Like many advocates against domestic violence, Henry believes people who suspect abuse should never stand back. Simply reaching out and letting a possible victim know they have an ally may help.  She also encourages individuals to know and look for the signs.

Federal agencies note that domestic violence follows a three-stage pattern:

  • Build-up of tension (criticism, yelling, swearing, using angry gestures, coercion or threats)
  • Physical or sexual attacks or threats of attack or punishment. The perpetrator’s rage becomes out of control.
  • Seduction: The perpetrator apologizes, blames the behavior on something else like being drunk, promises to change or gives gifts. This reinforces the victim’s hope for a healthy, loving relationship and allows the cycle to be repeated.

If this type of pattern is evident in a relationship, the environment is no longer safe.

Domestic Abuse Intervention Services gives the following recommendations for helping or confronting a possible abuse victim:

  • Start by expressing concern. Approach the friend, relative or co-worker in a compassionate, understanding and non-blaming way. Remind them they are not alone.
  • Acknowledge that it is scary and difficult to talk about, but they don’t deserve to be threatened, hit or beaten. Communicate that it is not their fault.
  • Connect them to resources, such as a list of domestic violence indicators. Share resources, including social services, emergency shelter, counseling services and legal advice.
  • Support them as a friend, and be a good listener.
  • Respect their choices.
  • Plan safe strategies for leaving an abusive relationship. Never encourage someone to follow a plan they believe will put them at further risk.

Whether one is in a current abusive relationship or recovering from one, Henry emphasizes the healing power of counseling.

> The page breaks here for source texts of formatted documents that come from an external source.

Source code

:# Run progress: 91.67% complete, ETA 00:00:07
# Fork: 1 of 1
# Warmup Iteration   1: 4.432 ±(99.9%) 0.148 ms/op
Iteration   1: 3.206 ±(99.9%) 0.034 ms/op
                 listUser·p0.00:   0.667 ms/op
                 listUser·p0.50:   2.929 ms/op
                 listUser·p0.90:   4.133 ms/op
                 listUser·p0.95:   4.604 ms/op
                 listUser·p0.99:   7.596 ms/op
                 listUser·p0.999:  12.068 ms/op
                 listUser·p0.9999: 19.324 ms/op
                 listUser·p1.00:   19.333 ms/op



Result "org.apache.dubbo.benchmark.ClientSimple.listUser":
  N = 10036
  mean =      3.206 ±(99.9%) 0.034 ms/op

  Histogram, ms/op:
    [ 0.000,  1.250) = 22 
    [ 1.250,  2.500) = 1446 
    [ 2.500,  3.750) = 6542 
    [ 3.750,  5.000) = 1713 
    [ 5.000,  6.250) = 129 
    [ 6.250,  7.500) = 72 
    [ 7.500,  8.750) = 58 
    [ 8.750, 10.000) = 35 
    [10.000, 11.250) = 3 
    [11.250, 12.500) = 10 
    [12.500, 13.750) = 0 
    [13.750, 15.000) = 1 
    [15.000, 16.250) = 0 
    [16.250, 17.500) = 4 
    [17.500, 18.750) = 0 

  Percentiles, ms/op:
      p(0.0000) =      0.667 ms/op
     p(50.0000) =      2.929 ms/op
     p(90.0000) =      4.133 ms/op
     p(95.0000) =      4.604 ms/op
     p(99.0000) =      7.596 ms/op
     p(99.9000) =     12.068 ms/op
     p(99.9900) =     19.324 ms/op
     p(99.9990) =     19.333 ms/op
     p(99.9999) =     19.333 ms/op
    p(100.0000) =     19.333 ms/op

“Seeing the right counselor or psychologist can catapult you into a whole new dimension because it cracks open part of your brain,” Henry said. “I had a counselor through Collin College who was very instrumental in my healing.”

Doing work both locally and overseas, Henry’s passion for change has also inspired the development of her own foundation, Activism for Empowerment of Women and Children.

“I just want to join forces with other people who care about this,” Henry said. “I want to eradicate abuse in every way, shape and form.”